Apply what you read
A - In the sports memoir, what is the name of the big brother mentioned?
B - Rewrite the sports memoir starting at "In my early" and ending at "in the driveway.", changing "tee ball" to "T-ball".
C - Translate this sentence from the sports memoir into Spanish: "Pain had come and planned to stay."

═════ Text passage

My story

In my early youth, softball and basketball played a big role in my athletic life. Starting off with tee ball, a good foundation of basic athletic skill (never, ever underestimate Little League…)  and (ahem) natural talent, I soon embraced my competitive edge by playing softball and basketball in grade school. 

As my competitive self grew edgier and my athletic talent revealed itself, my world became one big practice, game or tournament.My goals were to become a fantastic ballplayer and to continue to follow my big brother, Travis, around, shadowing his every move whether he was playing tag football or shooting hoops with our dad in the driveway.

Let me digress a little at this point to give organized sports the recognition it deserves: Any kind of team sport is a good thing for a child to get into. For me, playing sports boosted my self-confidence, taught me how hard work and dedication pay off, and most of all added happiness to my life.  For many, organized sports means becoming part of a team that requires commitment, compromise and dedication. Everyone strives to be good at something, to be someone important and that is what I believe a sport provides: a sense of accomplishment and belonging. Very important for a growing child.

Where was I? Oh yes. My amazing sports career! My first major accomplishment came in 1990 in the form of 2 varsity letters for softball and basketball when I was just a freshman. Unfortunately, I took this honor for granted. You see, by then, I’d already developed a sense of great self-confidence, maybe too great, and I let this award, bestowed upon me, go straight to my head.  I lowered myself from a self-confident young girl to a cocky and arrogant athlete. Not something I strived to be, not at all.

As a decorated freshman varsity athlete, I entered the greatest year of my life:  my sophomore year.  The year that would only elevate me more. I was a rising star and an all-state catcher who was about to go into the Class 5A state championship tournament with a 42-1 team record. We were a young team with a physical and mental strength beyond comparison to other teams.  In the first days of the tournament, we played our hearts out gaining us a spot in the semi-finals.  Next step: The Championship.  We were going to WIN! And nothing could stop our team from plowing through the opposing team and winning the ultimate game! Why not? We were champions!

But, as everyone knows, all good things must come to an end and an end did come. In every sense of the word. As you’ve probably guessed, we didn’t make the finals and we not only lost, but lost big. Soon, I would find out the game wasn’t the only thing I was meant to lose.

Now, let’s rewind: before the tournament with the devastating loss, before the heartbreak of losing and not being able to play in the big Championship game, before we played our hearts out. Let’s go back just a few weeks when I met an unwanted and unbeknownst to me, permanent, visitor: Pain.

Pain nestled in my feet, knees, shoulders, forearms, wrists, and hands.  Pain rolled up and tightened my chest. Pain made me cough up blood into my shaking hands. Pain had come and planned to stay. So what did I do about this sudden visitor? I hid from it. I masked it with pain killers so that I wouldn’t have to face telling anyone just how badly this pain made me feel.  The last thing I wanted to do was face the pain and allow it to take down everything I’d worked so hard for.

══════════
═════ Data extracts

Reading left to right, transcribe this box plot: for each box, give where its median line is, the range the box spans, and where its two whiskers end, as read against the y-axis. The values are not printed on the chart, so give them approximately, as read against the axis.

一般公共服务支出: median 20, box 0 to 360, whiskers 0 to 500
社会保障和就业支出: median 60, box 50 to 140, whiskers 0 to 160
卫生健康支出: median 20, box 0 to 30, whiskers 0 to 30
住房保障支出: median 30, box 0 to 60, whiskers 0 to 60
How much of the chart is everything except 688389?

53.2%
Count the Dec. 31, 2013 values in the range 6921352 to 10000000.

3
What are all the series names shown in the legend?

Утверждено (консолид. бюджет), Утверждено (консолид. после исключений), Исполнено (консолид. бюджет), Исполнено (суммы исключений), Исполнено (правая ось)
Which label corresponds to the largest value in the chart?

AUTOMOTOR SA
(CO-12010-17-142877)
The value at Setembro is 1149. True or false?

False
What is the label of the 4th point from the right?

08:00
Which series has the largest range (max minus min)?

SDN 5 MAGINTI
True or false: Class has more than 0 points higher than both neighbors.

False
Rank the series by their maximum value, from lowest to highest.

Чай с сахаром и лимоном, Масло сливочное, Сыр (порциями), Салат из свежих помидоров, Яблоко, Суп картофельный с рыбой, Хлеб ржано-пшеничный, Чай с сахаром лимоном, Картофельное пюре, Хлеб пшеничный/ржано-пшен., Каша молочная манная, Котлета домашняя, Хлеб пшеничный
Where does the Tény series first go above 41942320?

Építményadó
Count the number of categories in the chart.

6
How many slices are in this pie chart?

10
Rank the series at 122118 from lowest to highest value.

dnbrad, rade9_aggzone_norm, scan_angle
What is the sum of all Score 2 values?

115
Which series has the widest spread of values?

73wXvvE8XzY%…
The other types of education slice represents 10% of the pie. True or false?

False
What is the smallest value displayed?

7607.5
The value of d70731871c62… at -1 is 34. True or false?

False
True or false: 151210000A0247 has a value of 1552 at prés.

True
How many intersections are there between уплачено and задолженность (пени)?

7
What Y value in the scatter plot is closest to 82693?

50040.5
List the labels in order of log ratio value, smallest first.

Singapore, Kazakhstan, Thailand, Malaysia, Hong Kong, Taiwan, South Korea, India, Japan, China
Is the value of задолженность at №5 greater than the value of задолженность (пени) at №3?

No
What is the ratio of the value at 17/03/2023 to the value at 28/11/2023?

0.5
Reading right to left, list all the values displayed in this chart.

══════════

Responses by task
A - Travis

B -
In my early youth, softball and basketball played a big role in my athletic life. Starting off with T-ball, a good foundation of basic athletic skill (never, ever underestimate Little League…)  and (ahem) natural talent, I soon embraced my competitive edge by playing softball and basketball in grade school. 

As my competitive self grew edgier and my athletic talent revealed itself, my world became one big practice, game or tournament.My goals were to become a fantastic ballplayer and to continue to follow my big brother, Travis, around, shadowing his every move whether he was playing tag football or shooting hoops with our dad in the driveway.

C - El dolor había llegado y planeaba quedarse.